Jozsef Reti, portrait

Publié le par Friedmund

 
Les éléments biographiques, photographiques ou discographiques au sujet de Reti sont denrées rares, y compris sur l’inépuisable Internet. Et pourtant Jozsef Reti figure au firmament du chant mozartien, digne héritier de Koloman von Pataky, au rang des tous meilleurs.

 

 

Eléments biographiques


Jozsef Reti naît le 8 juillet 1925 à Ploesti, aujourd’hui en Roumanie. Il commence sa carrière comme choriste du chœur Franz Liszt de Budapest, et est diplômé de l’Académie de Musique du même nom. En 1953, il quitte l’Ensemble Artistique de l’Armée Populaire de Hongrie et intègre l’Opéra d’Etat de Hongrie. Il commence sa carrière par des seconds rôles comme Altoum, Borsa ou Roderigo. Sa carrière prend un virage plus net lorsqu’il gagne deux prix internationaux : le prix Schumann à Berlin en 1956, et surtout, en 1957, le premier prix du concours de chant de Moscou, présidé par Tito Schipa. Il chante cette même année ses premiers rôles importants à Budapest, Ernesto et Almaviva. C’est encore un rôle belcantiste qui lui permet de faire sensation pour la première fois dans le Comte Ory.  Il se voit alors confié tous les premiers plans mozartiens et belcantistes de l’Opéra de Budapest ; lorsque Renata Scotto et Anna Moffo sont invitées à chanter Lucia di Lamermoor à Budapest, c’est bien sûr Reti qui est leur Edgardo. Son répertoire ne s’arrête pas au seul belcanto et est au contraire extrêmement large : Puccini (Des Grieux, Rodolfo), Gluck (Achille, Pylade), Wagner (David) et même Berg (der Hauptmann). Surtout, Jozsef Reti est un remarquable chanteur d’oratorio ; son répertoire inclut plus de 70 parties vocales différentes dans ce répertoire. Il est nommé professeur de l’Académie musicale Franz Liszt de Budapest en 1964 et acquière une réputation notable comme pédagogue. Cette même année il chante pour la première fois en France, ce qui lance une carrière internationale qui le fera chanter dans plusieurs pays d’Europe et jusqu’en Amérique Latine ; il devient également membre à cette occasion du jury du concours de chant de Rio de Janeiro. Il est également décoré de la médaille national Franz Liszt en 1961, du prix Mihaly Szekely (immense basse hongroise) en 1968, et d’Artiste Emérite de Hongrie en 1969. Il meurt prématurément le 5 novembre 1973 à Budapest, à 48 ans seulement.

 

Discographie


La radio hongroise semble disposer d’un nombre de prises important jusqu’ici jamais édité. N’ont été publiées jusqu’ici par Hungaroton que les seules intégrales du Barbiere di Siviglia et de Zauberflöte. Un portrait de Reti a été publié à partir de ces archives que l’on espère voir un jour surgir par un éditeur courageux ; on peut, entre autres, l’entendre dans les neuf contre-ut de la  Figlia del Regimento. Le catalogue de Hungaroton est plus généreux en oratorios, dont une intégrale de la Passion selon Saint Jean… introuvables hors d’Hongrie. J’ai reporté ci-après la liste complète des parutions CD de Jozsef Reti chez l’éditeur hongrois.

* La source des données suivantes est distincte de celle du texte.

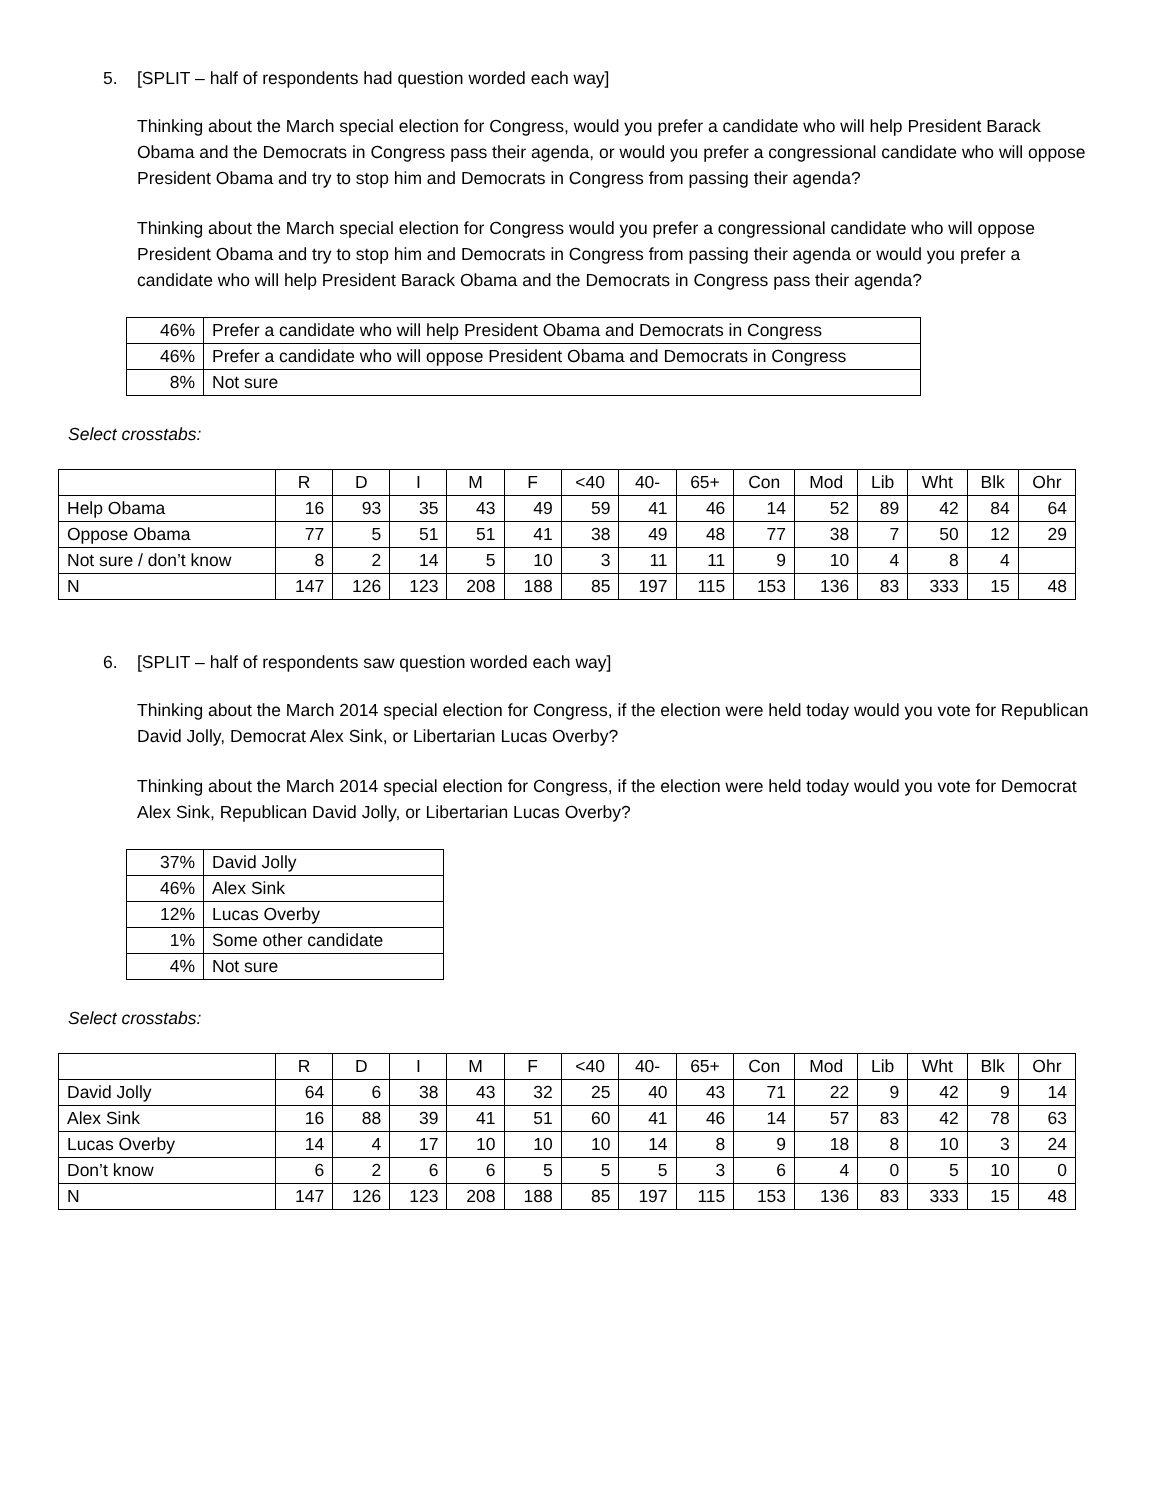5. [SPLIT – half of respondents had question worded each way]
Thinking about the March special election for Congress, would you prefer a candidate who will help President Barack Obama and the Democrats in Congress pass their agenda, or would you prefer a congressional candidate who will oppose President Obama and try to stop him and Democrats in Congress from passing their agenda?
Thinking about the March special election for Congress would you prefer a congressional candidate who will oppose President Obama and try to stop him and Democrats in Congress from passing their agenda or would you prefer a candidate who will help President Barack Obama and the Democrats in Congress pass their agenda?
| 46% | Prefer a candidate who will help President Obama and Democrats in Congress |
| 46% | Prefer a candidate who will oppose President Obama and Democrats in Congress |
| 8% | Not sure |
Select crosstabs:
| | R | D | I | M | F | <40 | 40- | 65+ | Con | Mod | Lib | Wht | Blk | Ohr |
| --- | --- | --- | --- | --- | --- | --- | --- | --- | --- | --- | --- | --- | --- | --- |
| Help Obama | 16 | 93 | 35 | 43 | 49 | 59 | 41 | 46 | 14 | 52 | 89 | 42 | 84 | 64 |
| Oppose Obama | 77 | 5 | 51 | 51 | 41 | 38 | 49 | 48 | 77 | 38 | 7 | 50 | 12 | 29 |
| Not sure / don’t know | 8 | 2 | 14 | 5 | 10 | 3 | 11 | 11 | 9 | 10 | 4 | 8 | 4 | |
| N | 147 | 126 | 123 | 208 | 188 | 85 | 197 | 115 | 153 | 136 | 83 | 333 | 15 | 48 |
6. [SPLIT – half of respondents saw question worded each way]
Thinking about the March 2014 special election for Congress, if the election were held today would you vote for Republican David Jolly, Democrat Alex Sink, or Libertarian Lucas Overby?
Thinking about the March 2014 special election for Congress, if the election were held today would you vote for Democrat Alex Sink, Republican David Jolly, or Libertarian Lucas Overby?
| 37% | David Jolly |
| 46% | Alex Sink |
| 12% | Lucas Overby |
| 1% | Some other candidate |
| 4% | Not sure |
Select crosstabs:
| | R | D | I | M | F | <40 | 40- | 65+ | Con | Mod | Lib | Wht | Blk | Ohr |
| --- | --- | --- | --- | --- | --- | --- | --- | --- | --- | --- | --- | --- | --- | --- |
| David Jolly | 64 | 6 | 38 | 43 | 32 | 25 | 40 | 43 | 71 | 22 | 9 | 42 | 9 | 14 |
| Alex Sink | 16 | 88 | 39 | 41 | 51 | 60 | 41 | 46 | 14 | 57 | 83 | 42 | 78 | 63 |
| Lucas Overby | 14 | 4 | 17 | 10 | 10 | 10 | 14 | 8 | 9 | 18 | 8 | 10 | 3 | 24 |
| Don’t know | 6 | 2 | 6 | 6 | 5 | 5 | 5 | 3 | 6 | 4 | 0 | 5 | 10 | 0 |
| N | 147 | 126 | 123 | 208 | 188 | 85 | 197 | 115 | 153 | 136 | 83 | 333 | 15 | 48 |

Le maigre leg discographique aujourd’hui disponible en France permet de découvrir un mozartien du niveau de Léopold Simoneau ou Fritz Wunderlich, rien de moins. Là où le premier affichait une souplesse tendre et émue et le second le luxe d’une voix somptueuse, Jozsef Reti brille avant tout par la retenue noble d’un chant plus introverti mais d’une classe confondante. La technique est impériale et la maîtrise du souffle permet des dosages de nuances stupéfiants sur le passage : ses airs mozartiens sont ciselés à la manière d’un orfèvre, et laissent loin derrière ses illustres rivaux dans le raffinement musical. La voix est immensément facile, aussi bien dans un aigu très libre (il chantait jusqu’au contre-mi) que dans une vocalise déliée et d’un remarquable soutien (le « Amatae face » de la Juditha triumphans vivaldienne est formidable d’une virtuosité sans aucune fragilité). A cette voix merveilleuse s’ajoute un interprète hors pair. Ses airs de concert montrent une retenue virile et pudique au ton mémorable. Là où nous connaissons la tendresse émue de Léopold Simoneau, Jozsef Reti est un amoureux timide et pudique tout aussi émouvant. Là où un Nicolaï Gedda en fait des tonnes dans « Con ossequio, con rispetto », Reti trouve d’emblée le ton juste et retenu, sans caricature. Quant à son interprétation de « Misero ! O sogno », je ne pense jamais avoir entendu ténor ayant su en rendre la gravité de manière si forte et mémorable. Dans le même esprit, l’introversion du chanteur confère à ses Bach une sévérité certaine, très impressionnante.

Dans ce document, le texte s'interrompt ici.